Till LLMs, the web typically accepted that web sites may and will block most bot exercise given how usually it was malicious through the use of CAPTCHAs and different providers (resembling Cloudflare). Web sites additionally had a transparent incentive to work with particular good actors, resembling Googlebot, guiding it on what to not index by robots.txt. Google listed the web, which despatched site visitors to websites.
Now, LLMs are consuming an growing quantity of that site visitors. Gartner predicts that search engine quantity will drop by 25% by 2026. Proper now people are likely to click on web site hyperlinks from LLMs on the level they’re most beneficial to the web site, which is when they’re able to conduct a transaction.

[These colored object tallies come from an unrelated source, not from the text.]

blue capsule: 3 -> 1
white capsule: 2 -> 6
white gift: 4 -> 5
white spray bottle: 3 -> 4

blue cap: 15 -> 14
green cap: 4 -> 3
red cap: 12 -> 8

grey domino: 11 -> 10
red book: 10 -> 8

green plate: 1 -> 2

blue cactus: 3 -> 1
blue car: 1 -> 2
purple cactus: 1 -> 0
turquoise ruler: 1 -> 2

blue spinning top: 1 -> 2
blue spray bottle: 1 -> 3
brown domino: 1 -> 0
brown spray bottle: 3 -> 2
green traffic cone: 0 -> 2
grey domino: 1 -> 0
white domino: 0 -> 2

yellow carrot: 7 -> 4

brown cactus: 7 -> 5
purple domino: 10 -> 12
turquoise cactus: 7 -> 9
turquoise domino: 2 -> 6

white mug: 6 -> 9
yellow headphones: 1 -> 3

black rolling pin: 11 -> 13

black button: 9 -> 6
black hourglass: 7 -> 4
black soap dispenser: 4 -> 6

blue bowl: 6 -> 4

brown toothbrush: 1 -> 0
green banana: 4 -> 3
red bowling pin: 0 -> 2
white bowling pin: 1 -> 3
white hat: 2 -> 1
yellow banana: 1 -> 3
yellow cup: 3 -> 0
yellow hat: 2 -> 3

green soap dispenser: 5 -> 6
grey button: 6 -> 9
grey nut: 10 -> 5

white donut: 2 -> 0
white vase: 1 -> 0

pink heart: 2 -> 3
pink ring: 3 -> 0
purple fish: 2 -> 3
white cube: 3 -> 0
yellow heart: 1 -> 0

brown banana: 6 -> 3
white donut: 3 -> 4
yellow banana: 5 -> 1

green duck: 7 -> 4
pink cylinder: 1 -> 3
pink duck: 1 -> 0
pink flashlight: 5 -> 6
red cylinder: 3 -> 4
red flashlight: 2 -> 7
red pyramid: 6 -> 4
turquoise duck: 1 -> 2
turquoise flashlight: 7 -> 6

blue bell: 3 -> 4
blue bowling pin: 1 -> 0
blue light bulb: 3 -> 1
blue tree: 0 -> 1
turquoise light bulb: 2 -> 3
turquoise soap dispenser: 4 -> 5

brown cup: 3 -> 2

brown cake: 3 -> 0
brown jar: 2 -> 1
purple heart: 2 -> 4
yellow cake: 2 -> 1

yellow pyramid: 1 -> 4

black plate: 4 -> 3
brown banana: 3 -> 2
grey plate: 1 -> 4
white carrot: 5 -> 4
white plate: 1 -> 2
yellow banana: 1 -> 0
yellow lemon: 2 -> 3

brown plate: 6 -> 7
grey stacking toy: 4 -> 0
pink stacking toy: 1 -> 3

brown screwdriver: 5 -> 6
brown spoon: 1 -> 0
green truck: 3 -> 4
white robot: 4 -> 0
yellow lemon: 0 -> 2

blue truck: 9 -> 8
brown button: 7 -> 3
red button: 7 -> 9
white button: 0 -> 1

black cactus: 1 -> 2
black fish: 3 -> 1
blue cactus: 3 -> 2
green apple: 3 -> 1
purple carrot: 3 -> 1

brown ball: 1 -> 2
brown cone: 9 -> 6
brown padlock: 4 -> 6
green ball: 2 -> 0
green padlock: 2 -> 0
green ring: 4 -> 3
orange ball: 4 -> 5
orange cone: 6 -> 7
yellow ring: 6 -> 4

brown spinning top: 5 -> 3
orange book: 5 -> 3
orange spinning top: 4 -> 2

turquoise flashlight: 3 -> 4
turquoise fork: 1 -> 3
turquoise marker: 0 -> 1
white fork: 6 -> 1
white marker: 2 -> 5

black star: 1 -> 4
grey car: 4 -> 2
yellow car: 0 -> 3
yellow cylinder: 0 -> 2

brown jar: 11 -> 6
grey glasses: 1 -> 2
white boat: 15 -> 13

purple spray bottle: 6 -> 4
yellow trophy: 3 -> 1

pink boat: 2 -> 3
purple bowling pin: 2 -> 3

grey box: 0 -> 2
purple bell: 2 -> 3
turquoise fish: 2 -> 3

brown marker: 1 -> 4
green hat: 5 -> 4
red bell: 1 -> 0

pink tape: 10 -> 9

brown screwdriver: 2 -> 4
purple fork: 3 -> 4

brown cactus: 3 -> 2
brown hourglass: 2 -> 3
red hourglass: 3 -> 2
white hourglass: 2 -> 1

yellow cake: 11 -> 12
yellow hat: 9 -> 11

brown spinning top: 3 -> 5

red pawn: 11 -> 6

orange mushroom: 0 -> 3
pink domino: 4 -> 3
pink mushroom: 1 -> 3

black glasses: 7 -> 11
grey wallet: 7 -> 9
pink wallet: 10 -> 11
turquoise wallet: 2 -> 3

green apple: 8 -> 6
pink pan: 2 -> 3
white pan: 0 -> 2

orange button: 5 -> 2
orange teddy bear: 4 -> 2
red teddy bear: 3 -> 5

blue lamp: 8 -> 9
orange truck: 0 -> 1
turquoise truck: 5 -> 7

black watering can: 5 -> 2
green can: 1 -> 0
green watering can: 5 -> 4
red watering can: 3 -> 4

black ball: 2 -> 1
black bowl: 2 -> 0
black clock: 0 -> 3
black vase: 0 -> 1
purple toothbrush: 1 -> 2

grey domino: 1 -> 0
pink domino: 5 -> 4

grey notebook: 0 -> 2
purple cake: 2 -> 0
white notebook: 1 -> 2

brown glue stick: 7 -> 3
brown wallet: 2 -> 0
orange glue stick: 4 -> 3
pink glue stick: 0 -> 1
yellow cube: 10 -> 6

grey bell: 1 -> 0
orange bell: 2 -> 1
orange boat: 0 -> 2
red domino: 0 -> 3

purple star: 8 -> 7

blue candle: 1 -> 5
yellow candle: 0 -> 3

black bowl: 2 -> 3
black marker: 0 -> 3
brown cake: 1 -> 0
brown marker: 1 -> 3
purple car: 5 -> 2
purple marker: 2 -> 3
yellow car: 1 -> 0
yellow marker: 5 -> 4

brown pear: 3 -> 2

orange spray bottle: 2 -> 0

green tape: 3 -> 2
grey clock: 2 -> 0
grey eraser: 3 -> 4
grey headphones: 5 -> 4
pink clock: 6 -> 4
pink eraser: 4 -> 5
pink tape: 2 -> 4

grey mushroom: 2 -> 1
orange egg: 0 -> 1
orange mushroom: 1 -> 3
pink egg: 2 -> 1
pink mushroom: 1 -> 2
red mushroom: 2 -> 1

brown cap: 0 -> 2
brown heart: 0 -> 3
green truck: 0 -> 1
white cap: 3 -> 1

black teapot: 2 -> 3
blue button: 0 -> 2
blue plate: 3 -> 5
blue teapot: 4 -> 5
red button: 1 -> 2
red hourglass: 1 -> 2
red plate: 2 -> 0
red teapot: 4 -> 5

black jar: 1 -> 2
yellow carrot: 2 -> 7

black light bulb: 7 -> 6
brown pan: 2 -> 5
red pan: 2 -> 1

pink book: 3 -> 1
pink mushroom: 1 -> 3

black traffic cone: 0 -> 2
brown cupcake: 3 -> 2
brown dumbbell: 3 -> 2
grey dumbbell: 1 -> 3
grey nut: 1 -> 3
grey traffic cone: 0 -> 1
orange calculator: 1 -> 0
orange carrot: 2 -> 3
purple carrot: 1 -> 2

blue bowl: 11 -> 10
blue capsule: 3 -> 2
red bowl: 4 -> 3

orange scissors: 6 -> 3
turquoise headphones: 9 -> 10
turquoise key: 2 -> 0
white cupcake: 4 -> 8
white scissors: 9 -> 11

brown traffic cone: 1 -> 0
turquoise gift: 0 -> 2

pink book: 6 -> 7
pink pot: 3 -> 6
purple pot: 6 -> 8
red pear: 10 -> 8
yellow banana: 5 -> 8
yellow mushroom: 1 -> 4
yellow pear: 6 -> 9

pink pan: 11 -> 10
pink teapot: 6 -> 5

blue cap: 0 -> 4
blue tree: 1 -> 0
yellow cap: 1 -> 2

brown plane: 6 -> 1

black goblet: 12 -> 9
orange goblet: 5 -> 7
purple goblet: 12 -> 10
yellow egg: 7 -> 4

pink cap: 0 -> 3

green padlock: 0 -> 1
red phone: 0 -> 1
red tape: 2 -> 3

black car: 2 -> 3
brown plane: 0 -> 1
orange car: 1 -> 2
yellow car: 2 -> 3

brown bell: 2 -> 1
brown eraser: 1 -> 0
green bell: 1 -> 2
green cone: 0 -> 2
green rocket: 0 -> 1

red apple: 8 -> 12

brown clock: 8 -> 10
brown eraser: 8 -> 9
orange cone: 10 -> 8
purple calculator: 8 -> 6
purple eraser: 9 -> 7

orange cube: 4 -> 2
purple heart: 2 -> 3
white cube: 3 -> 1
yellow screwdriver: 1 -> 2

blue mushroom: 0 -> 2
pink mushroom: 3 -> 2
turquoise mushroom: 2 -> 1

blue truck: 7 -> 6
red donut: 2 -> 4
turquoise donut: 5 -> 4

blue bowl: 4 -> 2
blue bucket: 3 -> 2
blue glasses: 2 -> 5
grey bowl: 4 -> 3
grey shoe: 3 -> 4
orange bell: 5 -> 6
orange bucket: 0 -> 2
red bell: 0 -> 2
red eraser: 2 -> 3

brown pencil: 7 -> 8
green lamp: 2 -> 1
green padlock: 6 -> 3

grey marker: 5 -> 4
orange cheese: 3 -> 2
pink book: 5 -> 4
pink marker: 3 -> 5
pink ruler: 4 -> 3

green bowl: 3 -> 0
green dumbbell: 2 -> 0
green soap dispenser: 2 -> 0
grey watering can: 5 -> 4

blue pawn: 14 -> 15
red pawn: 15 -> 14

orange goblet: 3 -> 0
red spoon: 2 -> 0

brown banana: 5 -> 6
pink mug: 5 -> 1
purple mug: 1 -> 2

But when people undertake brokers because the tech trade predicts they are going to — to rearrange our journey, ebook our dinner reservations, and store for us — would web sites damage their enterprise pursuits by blocking them? The controversy on X captured the dilemma completely:
“I WANT perplexity to go to any public content material on my behalf after I give it a request/activity!” wrote one individual in response to Cloudflare calling Perplexity out.
“What if the location house owners don’t need it? they simply need you [to] instantly go to the house, see their stuff” argued one other, declaring that the location proprietor who created the content material needs the site visitors and potential advert income, to not let Perplexity take it.
“Because of this I can’t see ‘agentic shopping’ actually working — a lot more durable drawback than individuals assume. Most web site house owners will simply block,” a 3rd predicted.